::: Provided records

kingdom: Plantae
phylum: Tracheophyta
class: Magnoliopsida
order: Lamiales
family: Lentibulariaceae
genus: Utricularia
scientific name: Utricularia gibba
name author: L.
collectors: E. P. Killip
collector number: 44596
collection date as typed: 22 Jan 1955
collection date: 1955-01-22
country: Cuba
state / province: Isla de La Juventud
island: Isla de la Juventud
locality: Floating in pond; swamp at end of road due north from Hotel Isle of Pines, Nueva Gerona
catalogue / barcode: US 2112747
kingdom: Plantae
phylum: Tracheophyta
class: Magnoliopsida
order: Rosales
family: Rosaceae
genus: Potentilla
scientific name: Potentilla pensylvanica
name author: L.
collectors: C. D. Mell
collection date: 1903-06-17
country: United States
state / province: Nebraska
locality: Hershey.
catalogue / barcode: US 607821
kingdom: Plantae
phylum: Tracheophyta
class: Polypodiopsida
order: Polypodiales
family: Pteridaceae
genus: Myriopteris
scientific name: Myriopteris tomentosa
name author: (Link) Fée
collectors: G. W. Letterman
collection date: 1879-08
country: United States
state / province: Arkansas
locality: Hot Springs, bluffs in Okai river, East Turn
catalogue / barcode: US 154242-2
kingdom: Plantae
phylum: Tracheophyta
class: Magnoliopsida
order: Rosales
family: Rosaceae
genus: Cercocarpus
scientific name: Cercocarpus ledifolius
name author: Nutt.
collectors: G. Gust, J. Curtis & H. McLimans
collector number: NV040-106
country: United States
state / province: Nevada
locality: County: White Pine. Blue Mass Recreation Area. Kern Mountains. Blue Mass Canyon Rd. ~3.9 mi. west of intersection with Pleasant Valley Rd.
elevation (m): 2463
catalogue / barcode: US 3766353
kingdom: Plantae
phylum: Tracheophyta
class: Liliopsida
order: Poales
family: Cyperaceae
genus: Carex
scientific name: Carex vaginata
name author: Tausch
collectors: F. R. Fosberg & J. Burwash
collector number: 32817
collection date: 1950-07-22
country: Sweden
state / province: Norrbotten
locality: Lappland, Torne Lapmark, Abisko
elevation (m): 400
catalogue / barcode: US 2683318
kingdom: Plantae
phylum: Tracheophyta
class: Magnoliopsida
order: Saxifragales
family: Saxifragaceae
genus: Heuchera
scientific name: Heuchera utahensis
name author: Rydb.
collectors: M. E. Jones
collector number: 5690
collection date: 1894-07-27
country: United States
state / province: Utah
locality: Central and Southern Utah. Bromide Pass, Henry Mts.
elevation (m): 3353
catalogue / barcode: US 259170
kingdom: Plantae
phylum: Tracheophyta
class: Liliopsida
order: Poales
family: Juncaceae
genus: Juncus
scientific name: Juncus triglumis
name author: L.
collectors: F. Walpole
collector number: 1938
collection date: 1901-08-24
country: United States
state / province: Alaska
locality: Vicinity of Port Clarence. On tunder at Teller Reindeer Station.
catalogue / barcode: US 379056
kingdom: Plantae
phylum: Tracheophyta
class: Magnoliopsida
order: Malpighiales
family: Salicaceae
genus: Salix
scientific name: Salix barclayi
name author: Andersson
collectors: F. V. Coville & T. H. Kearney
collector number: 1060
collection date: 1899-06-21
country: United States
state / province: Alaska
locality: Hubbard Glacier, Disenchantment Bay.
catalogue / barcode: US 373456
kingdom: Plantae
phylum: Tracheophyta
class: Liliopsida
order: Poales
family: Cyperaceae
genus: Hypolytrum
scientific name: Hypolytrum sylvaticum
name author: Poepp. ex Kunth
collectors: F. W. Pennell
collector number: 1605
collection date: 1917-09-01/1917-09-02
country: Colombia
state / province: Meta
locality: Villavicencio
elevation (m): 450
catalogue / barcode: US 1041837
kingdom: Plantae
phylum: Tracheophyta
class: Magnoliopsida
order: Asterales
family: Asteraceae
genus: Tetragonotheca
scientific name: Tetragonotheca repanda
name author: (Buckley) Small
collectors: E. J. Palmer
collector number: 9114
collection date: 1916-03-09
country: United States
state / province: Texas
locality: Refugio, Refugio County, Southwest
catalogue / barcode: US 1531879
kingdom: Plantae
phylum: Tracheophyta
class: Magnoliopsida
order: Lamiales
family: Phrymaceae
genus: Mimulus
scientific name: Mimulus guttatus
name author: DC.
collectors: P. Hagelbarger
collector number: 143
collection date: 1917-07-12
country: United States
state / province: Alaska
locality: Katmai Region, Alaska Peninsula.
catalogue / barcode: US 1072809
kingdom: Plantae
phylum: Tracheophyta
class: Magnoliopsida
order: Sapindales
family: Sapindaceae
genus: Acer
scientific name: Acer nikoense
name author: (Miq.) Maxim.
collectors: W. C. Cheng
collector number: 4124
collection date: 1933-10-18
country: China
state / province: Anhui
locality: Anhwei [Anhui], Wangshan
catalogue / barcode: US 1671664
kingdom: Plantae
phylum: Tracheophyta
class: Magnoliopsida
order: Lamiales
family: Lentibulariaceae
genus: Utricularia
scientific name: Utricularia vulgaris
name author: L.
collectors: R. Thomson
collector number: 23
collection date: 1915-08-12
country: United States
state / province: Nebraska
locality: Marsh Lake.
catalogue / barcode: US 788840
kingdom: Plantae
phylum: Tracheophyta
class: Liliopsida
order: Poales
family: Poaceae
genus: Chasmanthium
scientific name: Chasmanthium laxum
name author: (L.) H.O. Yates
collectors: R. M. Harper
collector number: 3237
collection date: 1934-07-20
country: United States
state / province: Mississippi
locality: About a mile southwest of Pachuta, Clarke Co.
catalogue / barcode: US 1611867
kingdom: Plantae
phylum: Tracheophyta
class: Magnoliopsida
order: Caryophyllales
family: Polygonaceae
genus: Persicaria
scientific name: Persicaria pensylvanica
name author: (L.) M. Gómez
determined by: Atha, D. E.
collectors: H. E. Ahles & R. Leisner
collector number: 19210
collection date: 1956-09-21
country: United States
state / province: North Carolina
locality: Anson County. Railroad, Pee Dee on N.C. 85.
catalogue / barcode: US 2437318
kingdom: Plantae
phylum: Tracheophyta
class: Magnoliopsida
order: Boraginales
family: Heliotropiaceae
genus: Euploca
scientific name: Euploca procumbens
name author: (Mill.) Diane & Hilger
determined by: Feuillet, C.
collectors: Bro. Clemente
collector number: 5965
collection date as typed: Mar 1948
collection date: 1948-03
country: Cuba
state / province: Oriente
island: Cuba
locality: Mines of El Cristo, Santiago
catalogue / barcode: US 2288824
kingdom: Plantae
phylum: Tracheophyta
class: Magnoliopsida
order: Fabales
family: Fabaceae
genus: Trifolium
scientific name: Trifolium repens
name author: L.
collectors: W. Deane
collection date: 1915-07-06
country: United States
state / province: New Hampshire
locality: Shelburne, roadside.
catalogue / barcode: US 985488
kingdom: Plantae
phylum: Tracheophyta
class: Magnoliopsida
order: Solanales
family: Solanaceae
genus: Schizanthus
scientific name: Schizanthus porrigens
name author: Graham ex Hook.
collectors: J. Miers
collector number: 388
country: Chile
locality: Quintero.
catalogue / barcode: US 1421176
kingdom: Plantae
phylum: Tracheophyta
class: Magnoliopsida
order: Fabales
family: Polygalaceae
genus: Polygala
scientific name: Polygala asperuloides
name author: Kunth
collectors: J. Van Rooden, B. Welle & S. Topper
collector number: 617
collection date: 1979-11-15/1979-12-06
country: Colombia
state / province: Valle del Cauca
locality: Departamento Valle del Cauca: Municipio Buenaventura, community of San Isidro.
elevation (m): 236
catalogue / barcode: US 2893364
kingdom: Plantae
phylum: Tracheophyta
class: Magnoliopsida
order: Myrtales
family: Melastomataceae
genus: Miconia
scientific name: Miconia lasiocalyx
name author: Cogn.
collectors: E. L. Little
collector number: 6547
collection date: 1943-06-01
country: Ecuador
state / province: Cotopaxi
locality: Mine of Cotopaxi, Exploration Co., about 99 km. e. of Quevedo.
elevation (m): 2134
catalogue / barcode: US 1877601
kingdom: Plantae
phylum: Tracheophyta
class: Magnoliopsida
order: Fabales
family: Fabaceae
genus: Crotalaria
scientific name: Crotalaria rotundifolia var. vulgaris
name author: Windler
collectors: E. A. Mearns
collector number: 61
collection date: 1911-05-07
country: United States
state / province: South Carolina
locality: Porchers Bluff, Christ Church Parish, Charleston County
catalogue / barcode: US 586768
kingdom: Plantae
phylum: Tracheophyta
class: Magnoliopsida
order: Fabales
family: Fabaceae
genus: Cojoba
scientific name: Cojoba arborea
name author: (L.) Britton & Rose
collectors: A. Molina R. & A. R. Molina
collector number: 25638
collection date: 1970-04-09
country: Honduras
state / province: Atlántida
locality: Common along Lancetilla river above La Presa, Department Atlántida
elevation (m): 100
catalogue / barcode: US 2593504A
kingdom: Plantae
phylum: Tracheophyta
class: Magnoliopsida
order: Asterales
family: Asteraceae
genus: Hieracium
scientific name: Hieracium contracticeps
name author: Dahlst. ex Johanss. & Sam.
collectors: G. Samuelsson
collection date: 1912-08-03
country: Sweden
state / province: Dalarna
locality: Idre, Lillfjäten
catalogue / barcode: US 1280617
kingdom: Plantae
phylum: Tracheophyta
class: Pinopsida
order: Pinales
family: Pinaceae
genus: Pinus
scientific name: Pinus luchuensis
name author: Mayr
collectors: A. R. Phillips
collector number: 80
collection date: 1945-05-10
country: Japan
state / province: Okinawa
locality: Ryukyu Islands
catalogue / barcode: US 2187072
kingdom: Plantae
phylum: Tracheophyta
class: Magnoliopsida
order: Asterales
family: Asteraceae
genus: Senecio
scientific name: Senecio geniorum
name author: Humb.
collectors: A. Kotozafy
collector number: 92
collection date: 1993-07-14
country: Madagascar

::::::

● **Aim of the task**: Copy the lines from the one containing "catalogue / barcode: US 2288824" to the one containing "locality: Shelburne, roadside.", including both of those lines, with no changes.

● **Written response**:
catalogue / barcode: US 2288824
kingdom: Plantae
phylum: Tracheophyta
class: Magnoliopsida
order: Fabales
family: Fabaceae
genus: Trifolium
scientific name: Trifolium repens
name author: L.
collectors: W. Deane
collection date: 1915-07-06
country: United States
state / province: New Hampshire
locality: Shelburne, roadside.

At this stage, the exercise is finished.